START Information given

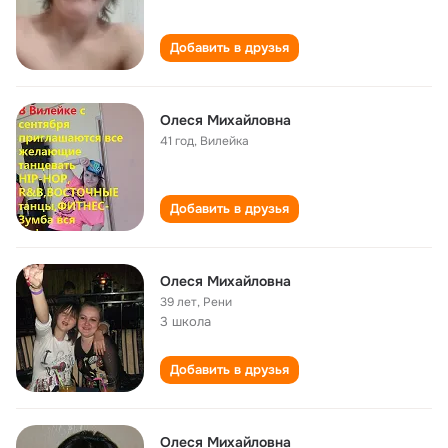
Добавить в друзья
Олеся Михайловна
41 год
,
Вилейка
Добавить в друзья
Олеся Михайловна
39 лет
,
Рени
3 школа
Добавить в друзья
Олеся Михайловна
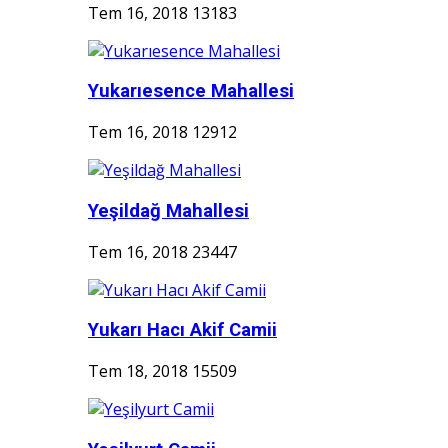
Tem 16, 2018
13183
Yukarıesence Mahallesi
Tem 16, 2018
12912
Yeşildağ Mahallesi
Tem 16, 2018
23447
Yukarı Hacı Akif Camii
Tem 18, 2018
15509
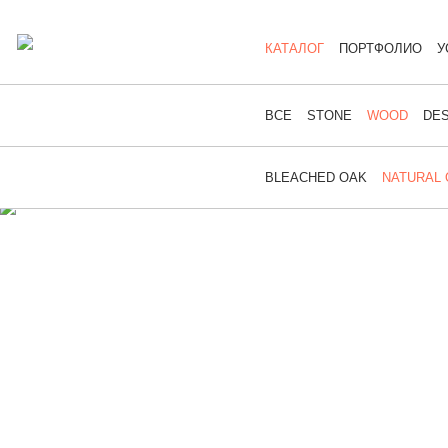
КАТАЛОГ
ПОРТФОЛИО
У
ВСЕ
STONE
WOOD
DES
BLEACHED OAK
NATURAL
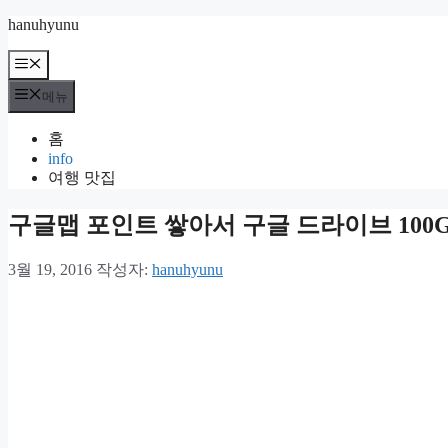
컨
hanuhyunu
텐
메
츠
뉴
로
메뉴
건
너
홈
뛰
info
기
여행 맛집
구글맵 포인트 쌓아서 구글 드라이브 100GB
3월 19, 2016
작성자:
hanuhyunu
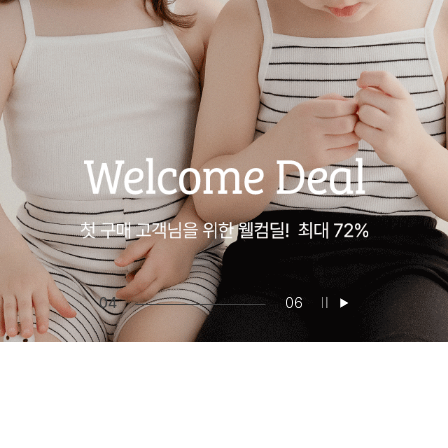
05
06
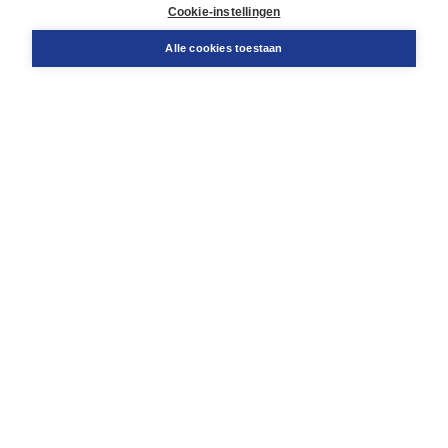
Docentenservice
Cookie-instellingen
Snel bestellen
Teamviewer
Alle cookies toestaan
Boom voor jou
Voor de boekhandel
Voor de pers
Publiceren bij Boom
Werken bij Boom & Vacatures
Over Boom
Wat ons drijft
Onze historie
Onze auteurs
Onze organisatie
Duurzaam ondernemen
Gratis verzending in NL vanaf € 20,-.
Veilig winkelen met Thuiswinkelwaarborg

END Information given

What to produce
Check each line of the records above for "Onze", and copy those that have it.

Answer box
Onze historie
Onze auteurs
Onze organisatie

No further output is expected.